The students chuckled -- back to the drawing board.

"This class is an excellent opportunity for young people," Steelman said. "It's a pathway to all sorts of careers."

Stefanaine Zaragoza, one of the handful of girls in the class, called the course "the most challenging" she's had. But she enjoys the challenge and wants to one day build airplanes.

Malik Newell said he got into engineering after taking a summer robotics course at Bakersfield College (also funded by Chevron). "I'll make it big time," Newell said. "I'd like to make my mother a house, or even a new car."

CREATING A PIPELINE

Colin Smith has the first "Principles of engineering" class in Kern, which students will take their second year in high school. Recently, students were experimenting with levers and pulleys, building and testing Lego-like structures.

Smith said students this year will interview with engineers to learn about local industries and participate in engineering competitions. According to the U.S. Bureau of Labor Statistics, overall job opportunities in engineering are "expected to be good" and grow by 11 percent in the next decade.

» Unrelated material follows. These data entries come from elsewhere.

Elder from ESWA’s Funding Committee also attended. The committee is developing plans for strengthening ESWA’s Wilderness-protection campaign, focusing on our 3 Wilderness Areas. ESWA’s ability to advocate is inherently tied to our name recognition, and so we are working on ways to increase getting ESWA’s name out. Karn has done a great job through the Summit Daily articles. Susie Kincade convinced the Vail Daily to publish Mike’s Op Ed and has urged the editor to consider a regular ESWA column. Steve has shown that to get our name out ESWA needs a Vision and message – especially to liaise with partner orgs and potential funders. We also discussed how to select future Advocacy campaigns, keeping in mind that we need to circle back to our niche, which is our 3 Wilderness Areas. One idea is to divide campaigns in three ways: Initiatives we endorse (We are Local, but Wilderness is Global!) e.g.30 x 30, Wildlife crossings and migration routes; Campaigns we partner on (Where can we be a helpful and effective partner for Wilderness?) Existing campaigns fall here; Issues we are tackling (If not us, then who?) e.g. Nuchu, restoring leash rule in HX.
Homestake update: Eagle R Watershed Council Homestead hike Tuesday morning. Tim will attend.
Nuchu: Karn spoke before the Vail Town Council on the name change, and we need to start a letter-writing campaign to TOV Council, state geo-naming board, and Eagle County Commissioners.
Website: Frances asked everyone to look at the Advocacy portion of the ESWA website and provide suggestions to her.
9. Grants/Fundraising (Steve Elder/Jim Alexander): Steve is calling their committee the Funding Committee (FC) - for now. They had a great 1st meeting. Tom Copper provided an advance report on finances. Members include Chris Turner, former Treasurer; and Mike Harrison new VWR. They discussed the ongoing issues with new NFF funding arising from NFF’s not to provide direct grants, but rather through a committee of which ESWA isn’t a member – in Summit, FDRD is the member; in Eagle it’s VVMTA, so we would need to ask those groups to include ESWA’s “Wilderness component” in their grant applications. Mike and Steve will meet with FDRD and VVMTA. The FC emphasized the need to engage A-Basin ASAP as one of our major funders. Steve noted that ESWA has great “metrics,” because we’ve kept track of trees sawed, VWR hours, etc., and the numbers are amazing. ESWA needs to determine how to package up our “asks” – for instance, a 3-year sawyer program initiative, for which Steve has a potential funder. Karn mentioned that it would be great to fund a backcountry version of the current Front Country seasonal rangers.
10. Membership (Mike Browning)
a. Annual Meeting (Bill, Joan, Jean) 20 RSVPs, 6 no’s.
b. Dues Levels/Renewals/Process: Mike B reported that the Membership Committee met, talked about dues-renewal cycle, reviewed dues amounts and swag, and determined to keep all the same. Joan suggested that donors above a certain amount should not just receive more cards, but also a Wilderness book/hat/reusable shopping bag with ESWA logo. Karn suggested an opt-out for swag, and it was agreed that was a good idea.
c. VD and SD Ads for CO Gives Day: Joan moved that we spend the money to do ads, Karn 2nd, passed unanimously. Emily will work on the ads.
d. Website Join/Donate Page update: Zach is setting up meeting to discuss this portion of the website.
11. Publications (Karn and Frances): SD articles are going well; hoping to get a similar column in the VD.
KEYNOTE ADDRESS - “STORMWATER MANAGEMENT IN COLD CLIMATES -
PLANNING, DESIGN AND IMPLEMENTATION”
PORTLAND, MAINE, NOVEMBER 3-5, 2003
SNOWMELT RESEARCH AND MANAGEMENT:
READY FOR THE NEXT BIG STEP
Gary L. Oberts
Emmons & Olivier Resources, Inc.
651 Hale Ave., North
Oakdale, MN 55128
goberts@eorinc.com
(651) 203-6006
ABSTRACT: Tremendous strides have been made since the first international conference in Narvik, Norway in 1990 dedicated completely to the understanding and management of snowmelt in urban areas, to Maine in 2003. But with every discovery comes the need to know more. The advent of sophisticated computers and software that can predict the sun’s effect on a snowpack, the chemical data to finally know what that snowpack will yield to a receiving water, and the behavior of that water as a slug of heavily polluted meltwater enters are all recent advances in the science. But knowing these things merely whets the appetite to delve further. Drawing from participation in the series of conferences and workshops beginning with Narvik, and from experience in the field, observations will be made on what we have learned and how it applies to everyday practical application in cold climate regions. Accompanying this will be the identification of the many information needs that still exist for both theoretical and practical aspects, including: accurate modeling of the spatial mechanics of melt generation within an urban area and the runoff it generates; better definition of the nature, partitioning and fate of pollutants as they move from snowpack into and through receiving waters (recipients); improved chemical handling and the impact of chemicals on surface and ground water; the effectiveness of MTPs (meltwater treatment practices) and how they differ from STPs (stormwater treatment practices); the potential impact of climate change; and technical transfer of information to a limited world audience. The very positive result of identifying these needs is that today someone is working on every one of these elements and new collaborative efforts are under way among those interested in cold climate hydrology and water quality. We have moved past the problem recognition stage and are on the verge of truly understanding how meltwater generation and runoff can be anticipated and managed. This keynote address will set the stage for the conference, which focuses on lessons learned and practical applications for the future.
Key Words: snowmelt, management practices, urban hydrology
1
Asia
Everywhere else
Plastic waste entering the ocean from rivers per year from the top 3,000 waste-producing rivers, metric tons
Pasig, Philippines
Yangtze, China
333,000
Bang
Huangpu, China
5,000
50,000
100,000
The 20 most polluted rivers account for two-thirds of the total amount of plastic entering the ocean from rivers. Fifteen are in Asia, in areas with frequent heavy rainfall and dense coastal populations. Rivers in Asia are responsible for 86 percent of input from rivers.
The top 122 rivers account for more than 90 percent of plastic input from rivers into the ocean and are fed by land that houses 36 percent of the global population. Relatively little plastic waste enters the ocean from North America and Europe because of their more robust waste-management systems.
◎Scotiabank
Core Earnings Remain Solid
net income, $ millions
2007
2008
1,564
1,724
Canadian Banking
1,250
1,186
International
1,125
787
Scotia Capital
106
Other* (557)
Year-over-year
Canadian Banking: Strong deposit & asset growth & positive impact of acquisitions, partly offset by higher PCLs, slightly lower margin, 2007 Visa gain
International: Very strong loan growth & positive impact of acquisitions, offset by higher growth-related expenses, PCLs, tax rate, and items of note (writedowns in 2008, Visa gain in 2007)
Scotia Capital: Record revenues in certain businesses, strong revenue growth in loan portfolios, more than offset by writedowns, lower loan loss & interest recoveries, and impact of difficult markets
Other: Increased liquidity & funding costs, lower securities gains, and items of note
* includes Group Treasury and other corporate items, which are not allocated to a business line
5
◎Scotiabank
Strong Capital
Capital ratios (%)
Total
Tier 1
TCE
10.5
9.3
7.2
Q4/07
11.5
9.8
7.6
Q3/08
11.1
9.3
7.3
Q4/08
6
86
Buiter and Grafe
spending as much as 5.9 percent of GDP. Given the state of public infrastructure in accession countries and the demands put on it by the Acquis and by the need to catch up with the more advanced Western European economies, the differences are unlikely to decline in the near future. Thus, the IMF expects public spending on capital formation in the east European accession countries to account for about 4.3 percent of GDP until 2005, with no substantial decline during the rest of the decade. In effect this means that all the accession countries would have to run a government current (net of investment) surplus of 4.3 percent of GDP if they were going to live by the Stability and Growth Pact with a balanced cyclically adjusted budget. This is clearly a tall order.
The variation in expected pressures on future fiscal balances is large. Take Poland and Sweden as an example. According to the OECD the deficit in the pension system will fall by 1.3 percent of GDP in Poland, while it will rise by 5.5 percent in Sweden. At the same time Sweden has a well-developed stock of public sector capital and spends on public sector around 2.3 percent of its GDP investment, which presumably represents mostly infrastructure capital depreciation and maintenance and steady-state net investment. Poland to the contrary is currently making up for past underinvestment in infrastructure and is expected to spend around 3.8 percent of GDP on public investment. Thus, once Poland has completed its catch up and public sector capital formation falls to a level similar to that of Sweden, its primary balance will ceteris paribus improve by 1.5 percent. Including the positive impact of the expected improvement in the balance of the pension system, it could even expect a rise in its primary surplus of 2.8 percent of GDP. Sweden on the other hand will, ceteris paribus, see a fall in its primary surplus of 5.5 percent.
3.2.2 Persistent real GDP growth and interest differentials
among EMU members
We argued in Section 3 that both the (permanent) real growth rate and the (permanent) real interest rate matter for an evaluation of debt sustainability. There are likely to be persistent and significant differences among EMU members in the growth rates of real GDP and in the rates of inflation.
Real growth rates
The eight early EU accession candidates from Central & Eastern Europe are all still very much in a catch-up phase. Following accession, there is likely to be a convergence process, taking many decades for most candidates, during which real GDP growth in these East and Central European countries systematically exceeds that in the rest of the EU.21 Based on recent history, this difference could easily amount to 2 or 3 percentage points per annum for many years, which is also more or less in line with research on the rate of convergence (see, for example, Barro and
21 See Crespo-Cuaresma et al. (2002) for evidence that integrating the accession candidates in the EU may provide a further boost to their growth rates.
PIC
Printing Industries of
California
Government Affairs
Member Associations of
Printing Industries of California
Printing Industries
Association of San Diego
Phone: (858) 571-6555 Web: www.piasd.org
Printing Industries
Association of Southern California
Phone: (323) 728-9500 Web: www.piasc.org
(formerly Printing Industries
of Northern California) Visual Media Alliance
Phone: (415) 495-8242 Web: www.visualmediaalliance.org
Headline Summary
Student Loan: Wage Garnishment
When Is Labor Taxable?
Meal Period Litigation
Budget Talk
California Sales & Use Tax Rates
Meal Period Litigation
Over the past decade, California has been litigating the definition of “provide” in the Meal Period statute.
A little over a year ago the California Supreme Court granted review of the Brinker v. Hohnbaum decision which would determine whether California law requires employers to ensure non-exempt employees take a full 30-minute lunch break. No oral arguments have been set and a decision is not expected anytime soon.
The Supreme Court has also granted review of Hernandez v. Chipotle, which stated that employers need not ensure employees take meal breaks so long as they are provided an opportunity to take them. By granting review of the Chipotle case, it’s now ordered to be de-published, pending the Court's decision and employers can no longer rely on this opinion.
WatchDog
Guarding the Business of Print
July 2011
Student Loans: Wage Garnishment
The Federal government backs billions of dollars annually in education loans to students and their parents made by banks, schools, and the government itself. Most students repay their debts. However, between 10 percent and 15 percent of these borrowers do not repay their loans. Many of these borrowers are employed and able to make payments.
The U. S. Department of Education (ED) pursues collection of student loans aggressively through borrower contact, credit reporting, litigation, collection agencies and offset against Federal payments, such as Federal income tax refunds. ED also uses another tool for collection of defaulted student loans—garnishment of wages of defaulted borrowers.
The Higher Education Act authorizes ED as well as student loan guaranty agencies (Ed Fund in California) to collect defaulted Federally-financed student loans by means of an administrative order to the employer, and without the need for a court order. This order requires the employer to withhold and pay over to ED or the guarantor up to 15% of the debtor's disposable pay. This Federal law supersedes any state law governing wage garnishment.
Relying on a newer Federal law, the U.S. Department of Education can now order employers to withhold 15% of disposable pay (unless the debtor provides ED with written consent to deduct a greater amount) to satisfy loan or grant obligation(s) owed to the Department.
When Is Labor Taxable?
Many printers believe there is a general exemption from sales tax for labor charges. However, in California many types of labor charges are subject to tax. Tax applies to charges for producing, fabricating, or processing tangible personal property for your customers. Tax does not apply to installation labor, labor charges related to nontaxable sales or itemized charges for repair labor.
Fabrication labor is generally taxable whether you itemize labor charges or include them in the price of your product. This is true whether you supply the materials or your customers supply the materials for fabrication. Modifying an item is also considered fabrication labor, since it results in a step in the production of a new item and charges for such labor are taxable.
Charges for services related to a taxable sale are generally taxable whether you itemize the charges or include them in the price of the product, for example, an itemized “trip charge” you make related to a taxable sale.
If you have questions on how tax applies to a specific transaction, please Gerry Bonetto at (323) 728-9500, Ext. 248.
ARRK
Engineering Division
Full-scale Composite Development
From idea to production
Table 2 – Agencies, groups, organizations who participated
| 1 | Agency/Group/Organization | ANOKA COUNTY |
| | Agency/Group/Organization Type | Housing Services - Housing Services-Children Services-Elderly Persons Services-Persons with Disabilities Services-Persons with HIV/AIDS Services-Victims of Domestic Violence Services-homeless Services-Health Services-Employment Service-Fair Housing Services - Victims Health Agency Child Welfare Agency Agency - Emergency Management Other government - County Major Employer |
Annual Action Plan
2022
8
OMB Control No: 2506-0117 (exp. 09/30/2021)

Cal State Bakersfield leaders for years have been trying to start an engineering school to create a local pipeline of workers. The state is hesitating to give CSUB the money because there are engineering schools with open slots at nearby Fresno State and Cal Poly San Luis Obispo, President Horace Mitchell said.

However, CSUB has a proposal for a computer engineering concentration, which could be a starting point.

In the meantime, Chevron has also given hundreds of thousands of dollars toward REVS-UP, a research program that connects local high school students and teachers with CSUB professors.

That program, along with Project Lead the Way, are certainly grooming scientists here for STEM careers, said Carl Kemnitz, CSUB dean of undergraduate and graduate studies at the School of Natural Sciences and Mathematics.

"I think that the (Project) curriculum is a strong, hands-on engineering and technology curriculum for high school students," Kemnitz said. "CSUB would like to be able to pick up where they leave off and provide the area with home-grown talent."

The way Chevron sees it, "The sooner students can become interested and gain an appreciation for those career options, the more prepared they will be to enter California's workforce," Alvidrez said.

That's why officials started a course at Fruitvale Junior High. Students will likely feed into Centennial's program.

Josh McGowan, a seventh-grader in the class, said he plans to stay in the program through high school and beyond. He wants to build structures.

"It's really interesting," he said. "We're learning how engineering plays a role in everyday life."

So far, teacher Lanctot likes what he sees. Students in class are involved and see there are achievable careers out there, that they can reach for something besides becoming a professional skateboarder or athlete, for example.

"The kids need a target or a goal," he said. "There's not a lot of dreaming here. They can do it."